NHS England has claimed it would never publish Amber data, which are classified as such because patient identifiers such as postcode and date of birth are removed first, outside of what it claims are strict criteria.

That's because individuals can be easily re-identified by linking that information to other data sets, the health service has said. Specifically, NHS England has promised:

Did you easily spot the care.data leaflet in among your junk mail?

Amber data are only made available under a legal contract to approved analysts for approved purposes. The contract stipulates how the data must be stored and protected, and how the data must be destroyed afterwards.
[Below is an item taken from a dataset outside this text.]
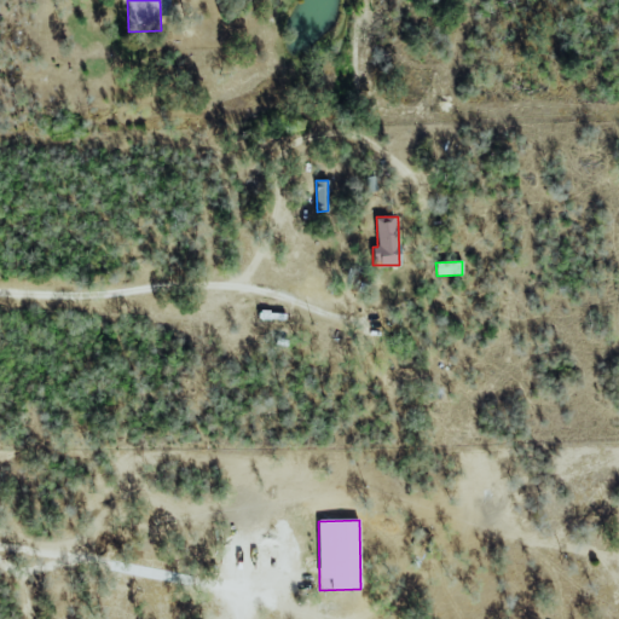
All buildings are outlined.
Any attempt to re-identify an individual is strictly prohibited and there is a range of criminal and civil penalties for any infringements.

Some of you have only heard about care.data after reading about it in these pages.

"Had I not seen your initial article nothing would have registered when the leaflet floated through the letter box with the junk mail," said Reg reader Dennis.

"As it happens I'm part of the cohort under study at www.ukbiobank.ac.uk. For the life of me I cannot see what care.data will achieve that is being achieved completely anonymously by the UK Biobank.

"So thanks for publicising this important issue."

While others simply wanted to know if there was a form they could use to opt out of the care.data scheme. You can find one here.

And Reg reader John couldn't help wittily comparing the entire mailout fiasco to Douglas Adams' best-loved novel.

This leaflet, badly written though it apparently is, is important enough that the mailshot should have been ADDRESSED to each person on the NHS's records, and POSTED, rather than having been sent through the junk mail. As it is, it's the equivalent of the planning notice for the demolition of Earth in the Hitchhiker's Guide to the Galaxy.